I wonder even if these percentages also change in time for one person. And if people are spending more time with something in ways they don't realize, which kind of distorts recommendations.
I noticed in other subjects, that while students start out most busy learning fundamentals at school, in time the focus changes more to the analysis of other people's work by those fundamentals in university. And what of these higher works are in the realm of fundamentals, and what in another's style, becomes a bit diffuse even. Because style derives from fundamentals, there is always a little to be learned even about fundamentals in just style.
There seems a point of saturation in most subjects, where people concentrate more on a sort of style specialization, even though fundamentals remain important, and are even subject to ongoing research still, by others that keep concentrating on them instead. But usually that isn't to say either is wrong in their different emphasis and goals. Rather even synergetic.
So from a more general perpective, looking at universal problems of life, it keeps making me wonder.

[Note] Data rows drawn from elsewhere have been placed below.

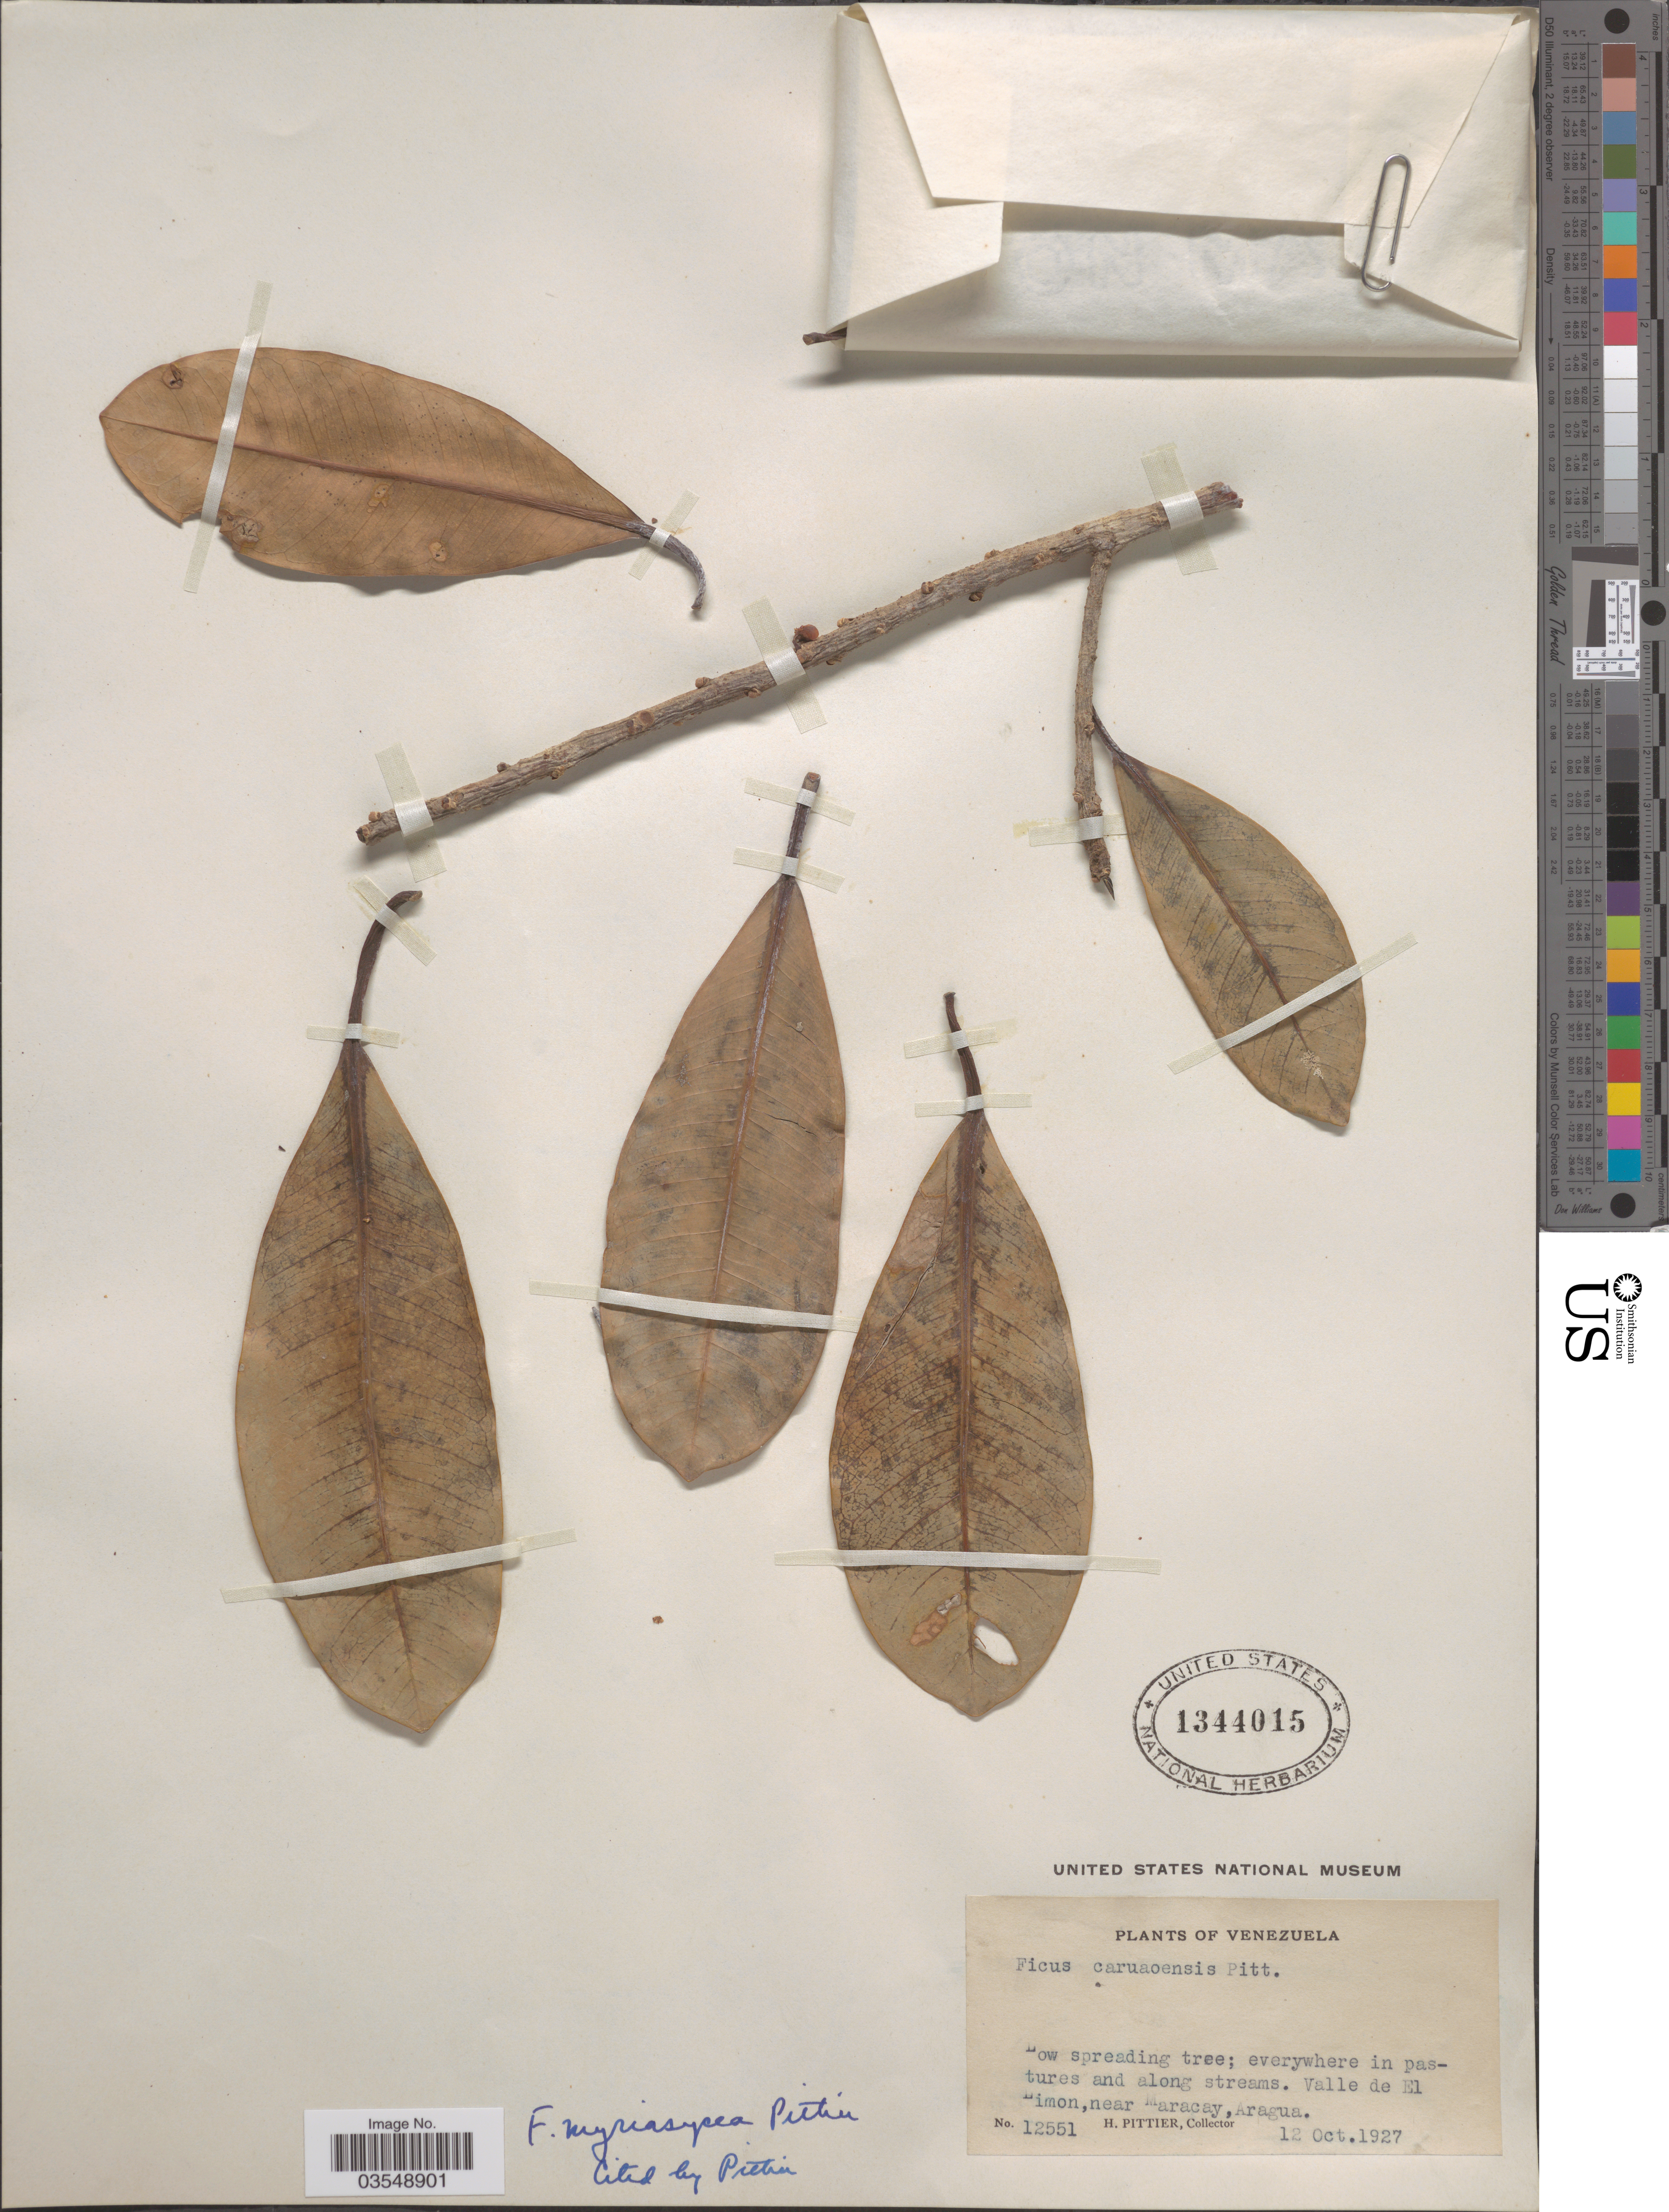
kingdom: Plantae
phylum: Tracheophyta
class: Magnoliopsida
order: Rosales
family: Moraceae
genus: Ficus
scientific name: Ficus myriasycea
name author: Pittier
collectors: H. F. Pittier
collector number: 12551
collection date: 1927-10-12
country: Venezuela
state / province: Aragua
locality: Valle de El Limon, near Maracay.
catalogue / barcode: US 1344015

On the other hand, I also do agree a lot, that I often think that most people in the field of programming too are not well enough educated on the fundamentals of computing, and that this hurts them badly in their higher level decisions very often. Usually, they will argue in favour of the quick results they are getting by relying on other people's style interpretation of computing, in languages/frameworks/engines, results they seem content with in the scope of their project. And even though it has so many obvious flaws, unwitting misuse, and unnecessary limitations, hidden behind a shiny surface, maybe they are still right, even in that other things matter more to most people using it. But it can be frustrating of course, to watch them over-do their justification, that nothing else would make sense than living these abstractions. Why they shouldn't aim for more, for going deeper. Why others shouldn't waste their time trying. Often stating strong opinions as fact, while at best relying on hear-say, without ever having done themselves work on compiler construction and language design to qualify their statements. Sometimes I think, a coder isn't a coder, unless coding in his own language. Still, I try to see more the creative opportunity they have in not having to do all that, what aspect makes their work worthwhile, and how it may not really work well otherwise the way it does, all things considered, that they'd miss other opportunities in bogging themselves down too much with fundamentals. Maybe. Or maybe, people really do not spend enough time in the fundamentals of anything, and we should be more consistent in our critique.